Obama secures his place in history
Published: March 22 2010 20:01 | Last updated: March 22 2010 20:01
Barack Obama and his allies in Congress have succeeded where previous Democratic administrations have failed. They have passed a healthcare reformthat guarantees health insurance for almost all Americans and ensures that bankruptcy will no longer be a consequence of serious illness. It has taken the US much too long to do what other rich countries did decades ago. Better late than never.
Mr Obama, Senate leader Harry Reid, and House speaker Nancy Pelosi have secured their places in history. However, the reform they have passed is unfinished, flawed and, for the moment, unpopular. Republicans are promising to repeal it, and hope to regain the majority in the House in November’s mid-term elections. The Democrats have made history, but will they come to regret it?
In the long term, this seems unlikely. Whatever problems and complications intervene, the entitlements enshrined in this legislation are so basic that they will come to be seen as inalienable – just as Social Security and Medicare, the country’s other landmark social-welfare provisions, now are. Come what may, the principals will look back on this as their proudest moment in politics.
In the short term, though, the Democrats have taken an enormous gamble. For the past year, they have been intent on their own internal debate over the reform. Neither the party’s leaders in Congress nor the president himself have troubled to make the case for this particular policy to the public. They have rightly said that the present US healthcare system is a disgrace – which is true – but they have done far too little to defend their specific proposals.
Instead, the selling of this reform has concentrated on populist bashing of health insurance companies, around which the US healthcare system will continue to be organised. It has also been based on the claim that extending insurance to 32m Americans, at a gross cost of $1,000bn over 10 years, will yield a net reduction in the budget deficit.
This arithmetic is hardly plausible.

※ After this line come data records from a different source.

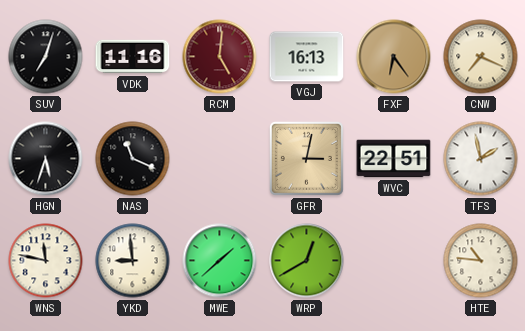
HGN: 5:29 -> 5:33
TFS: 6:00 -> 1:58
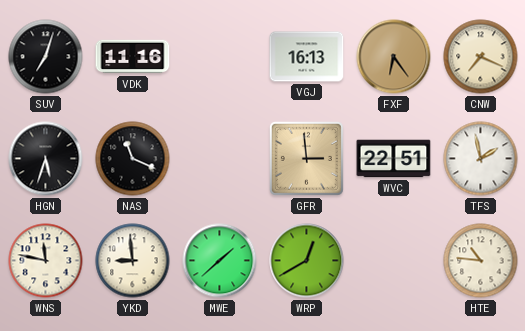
RCM: 5:01 -> none
GFR: 3:02 -> 2:59
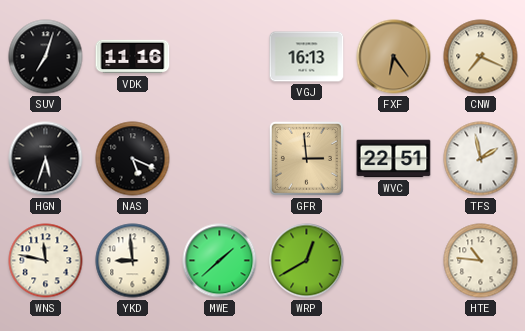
NAS: 11:19 -> 5:19
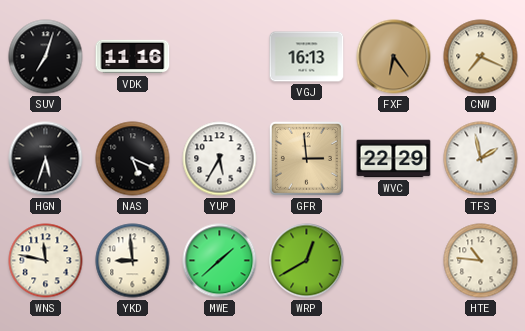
YUP: none -> 5:35
WVC: 22:51 -> 22:29
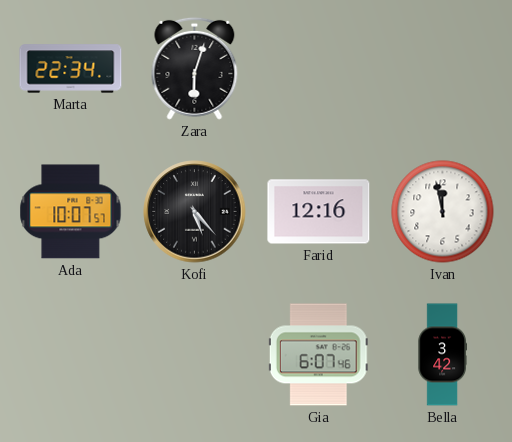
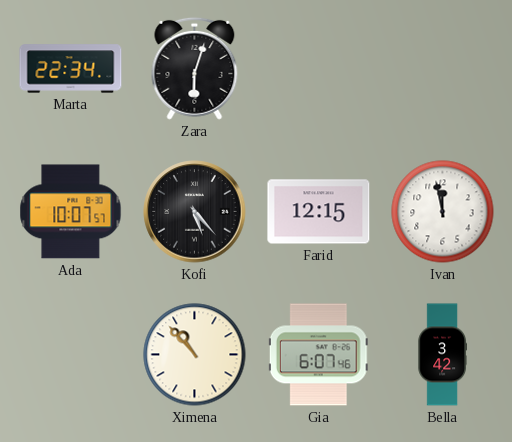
Farid: 12:16 -> 12:15
Ximena: none -> 10:53
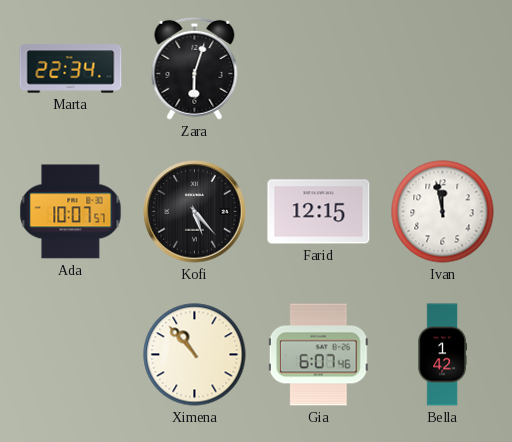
Bella: 3:42 -> 1:42
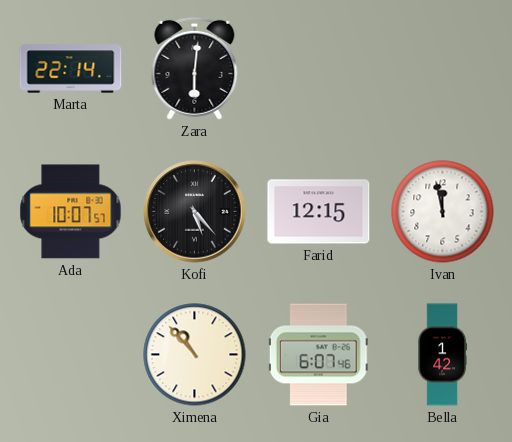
Marta: 22:34 -> 22:14
Zara: 6:03 -> 6:01
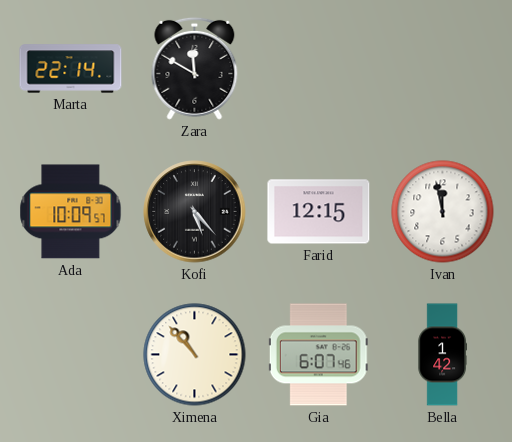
Zara: 6:01 -> 11:50
Ada: 10:07 -> 10:09
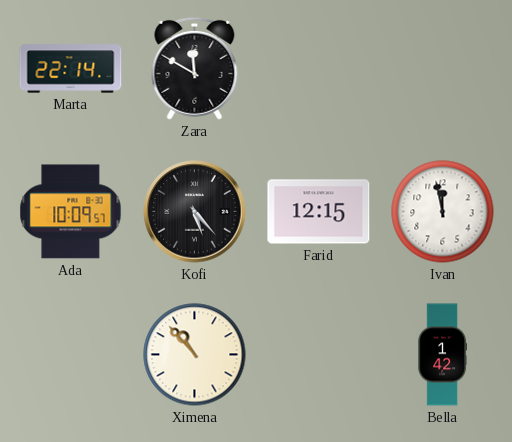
Gia: 6:07 -> none
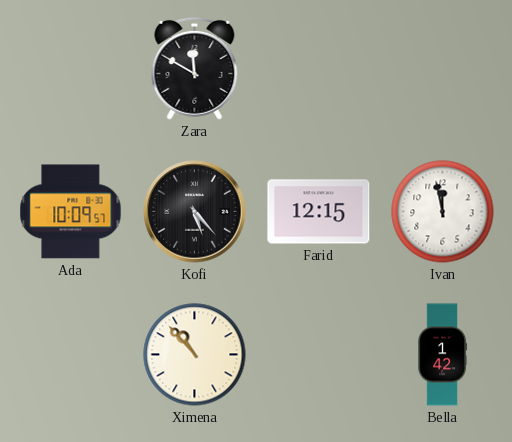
Marta: 22:14 -> none
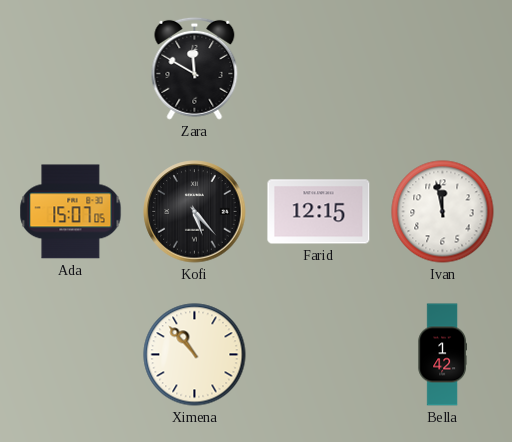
Ada: 10:09 -> 15:07
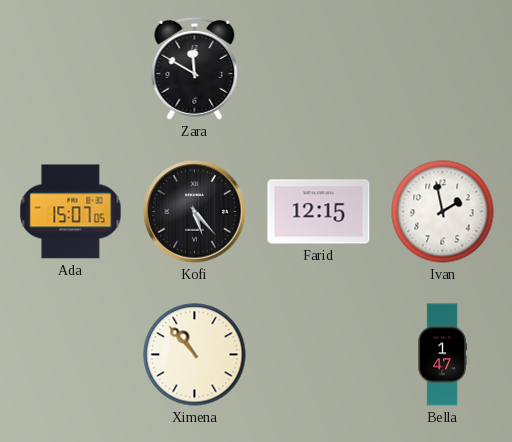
Ivan: 11:58 -> 1:58
Bella: 1:42 -> 1:47
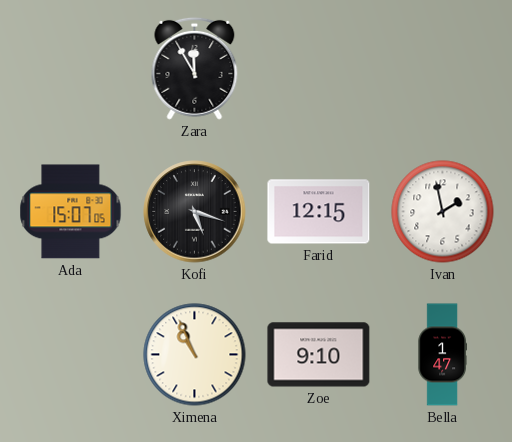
Zara: 11:50 -> 11:55
Kofi: 5:23 -> 5:18
Ximena: 10:53 -> 10:56
Zoe: none -> 9:10
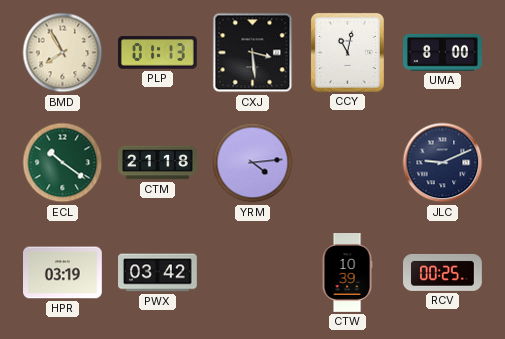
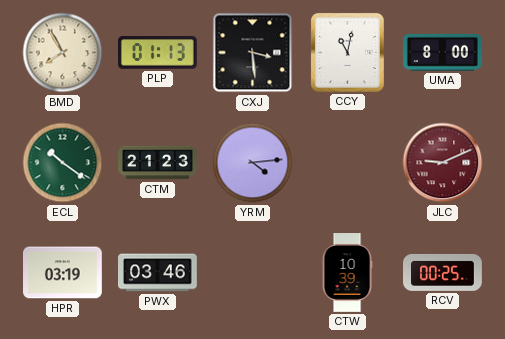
CTM: 21:18 -> 21:23
JLC dial: navy -> burgundy
PWX: 03:42 -> 03:46
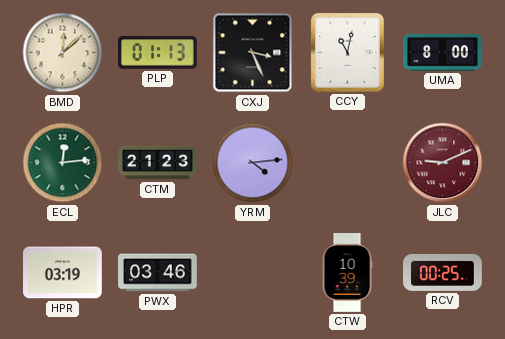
BMD: 7:55 -> 12:08
CXJ: 3:29 -> 3:26
ECL: 10:21 -> 12:14
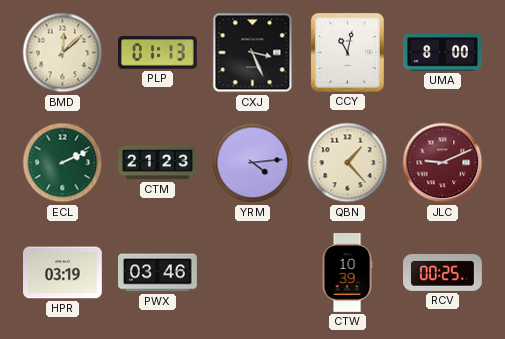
ECL: 12:14 -> 2:11
QBN: none -> 1:23
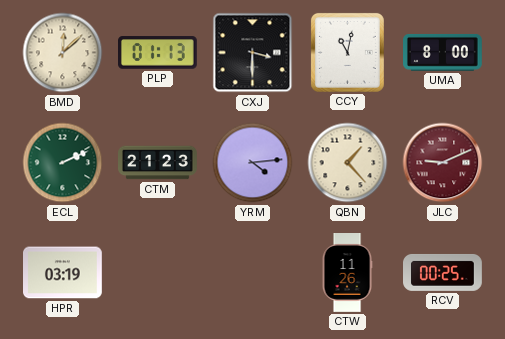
CXJ: 3:26 -> 3:30
PWX: 03:46 -> none
CTW: 10:39 -> 11:26
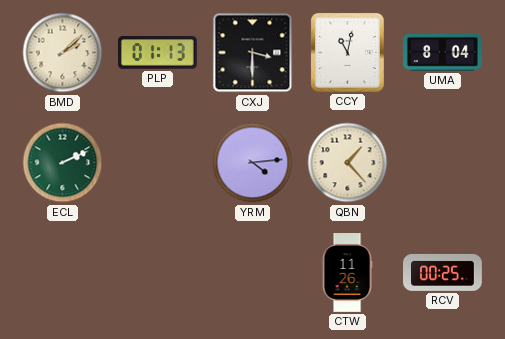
BMD: 12:08 -> 2:08
UMA: 8:00 -> 8:04
CTM: 21:23 -> none
JLC: 9:11 -> none
HPR: 03:19 -> none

The reform does call for experiments to improve efficiency. These could yield significant long-term benefits, but to do so they would have to be pursued far more aggressively. Proposed cuts in Medicare, intended to pay for roughly half the gross outlays, will be politically challenging.
The independent Congressional Budget Office has endorsed the deficit-reduction claim, but this office operates within strict limits: it must assume what Congress tells it to. The public is sceptical about the figures, and is right to be.
The Democrats mismanaged the process in another way. To their credit, they have ended up with a centrist, moderate reform – similar to the plan introduced in Massachusetts by Mitt Romney, a Republican governor. Yet they got there reluctantly, approving the measure after months of roiling argument and bitter opposition from their own progressive wing. Belied as it may be by the outcome, they have left an impression of a party intent on moving the US farther to the left than its voters wish to go. Mr Obama’s tanking approval ratings tell the story.
A genuinely bipartisan effort – like the ones that created Social Security and Medicare – could have shaped a national consensus, and a far better basis for the repairs and course corrections that will be necessary as the reform proceeds. For this inability to reach cross-party agreement Mr Obama can fairly criticise the Republicans, who were never open to co-operation. Their unanimous opposition to the reform is wholly indefensible. But this does not excuse the president’s failure to lead his own party to a moderate consensus, which could then have been presented, early and often, to the country. Instead, he had moderation forced upon him by conservative Democratic dissidents.
Despite all this, the public could come round to the reform, as the Democrats hope, and perhaps soon enough to avoid a rout in November. The party may get a lift from its achievement, and press the rest of its agenda with renewed energy. But do not bet on it. Bitter wrangling over healthcare will continue as the Senate debates further action this week. Beyond that, legal challenges will be pressed, and problems with the legislation, real and imagined, will come to light.
A setback in November, and the crushing of their other policy ambitions, may be the price Democrats must pay for this reform and the way they pursued it. An avoidable sacrifice, would then be the verdict, but a worthy one nonetheless.